Be specific with your causes, people.
Dear lady arguing w/ the clerk over whether or not it is “good” champagne: YOU ARE IN A GAS STATION!
Just like Hitler with the tiny mustache, Kim Jong-Un is ruining that haircut for everyone else.
Anonymous just switched everyone in Isis from Amazon Prime shipping to basic shipping. Good luck getting Fallout 4 by Christmas terrorists!
Every time I steal lunch from the office fridge I can’t help but think, I wish my coworkers would pack larger lunches.
who called it an infinity scarf instead of a scaaaaaaaaaaaaaaaaaaaaaaaaaaaaaaaaaaaaaaaaaaaaaaaaaaaaaaaaaaaaaaaaaaaaaaaaaaaaaaaaaaaaaaaaaaaaa
girl at the bar: You’re funny
me *brings her over to meet my wife* Tell her what you said
Let’s move on now. if I had a pound for every time I heard a Brexit joke this week I’d nearly have a Euro.
that feeling when u realize u just ate 1/2 a sticker
Fun game to play at the beach…seashell or potato chip.
[bar]
DOG: Pour me a double.

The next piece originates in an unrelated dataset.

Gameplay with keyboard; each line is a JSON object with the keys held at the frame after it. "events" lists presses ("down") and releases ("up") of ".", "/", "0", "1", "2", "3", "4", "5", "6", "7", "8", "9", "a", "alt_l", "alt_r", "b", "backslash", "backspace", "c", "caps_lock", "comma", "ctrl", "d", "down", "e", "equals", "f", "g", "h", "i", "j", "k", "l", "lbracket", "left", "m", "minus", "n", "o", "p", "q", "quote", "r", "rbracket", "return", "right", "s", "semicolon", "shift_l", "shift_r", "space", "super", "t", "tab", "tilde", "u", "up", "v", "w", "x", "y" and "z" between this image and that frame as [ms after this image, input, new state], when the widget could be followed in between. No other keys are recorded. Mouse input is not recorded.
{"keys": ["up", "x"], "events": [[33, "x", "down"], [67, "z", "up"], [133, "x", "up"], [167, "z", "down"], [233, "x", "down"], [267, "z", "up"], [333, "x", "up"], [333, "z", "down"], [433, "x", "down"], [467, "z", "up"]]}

This day can’t get any worse…
CAT BARTENDER: [slowly pushes drink off the bar]
Who called it a hive for bees to live and not a site to beehold?
How is there not an STD Clinic called, “Clap on Clap off”?
Therapist: I think you both suffer from Münchausen syndrome
Hansel and Gretel: [mouths full of gingerbread and gumdrops] why?
Someone should tell the Twitter ads I’m getting I can afford the next sub sandwich not ocean going vessel.
hitman: [about to jump out of my closet]
me: [walks in wearing nothing but a cowboy hat] alexa play dancing queen
hitman:
what if I told you big orthopedics is responsible for the crate challenge
My husband was upset that the baby spit up on his “nice clothes”.
I’m not sure if I’m more confused by my husband thinking he has “nice clothes” or that he doesn’t understand what a washing machine does.
I texted my wife “Hey” and she texted back “It’s on the dresser.”
“I’m not really a big dog person.” – lying werewolf
I bet “jerk chicken” is that chicken that cuts others off when the other chickens are trying to cross the road.
I don’t know, man. Climbing Mt Everest looks super boring and dumb. You just walk uphill and are cold. No thanks.
[1st date]
Him: Wanna come back to my place for a bit?Me: I thought you’d never ask
Him: Oh, really? *winks*
Me: Yes, I need somewhere less crowded to summon the Dark Lord
Me: C’mon.
Dog: No.
Me: Let’s go.
Dog: No.
Me: Please?
Dog: YOU TRYING TO KILL ME?!?
Me: It’s just rain.
Dog: I already pooped in your shoe.
Body: I need water.
Me: Diet Coke?
Body: No, water.
Me: Wine?
Body: NO, WATER!
Me: Coffee it is.
HR is giving me a hard time because I’ve been starting all my work emails with:
Dearly Beloved
Washing instructions: Hand wash only.
Me: We’ll see about that.
WIFE: please come out of there so we can talk
ME: [from cardboard box] i’m sorry come out of where?
WIFE: [sigh] please exit the spacecraft
My pantry includes 12 different open bags of potato chips and 7 open boxes of Fruity Pebbles and 200,000 Walmart plastic bags.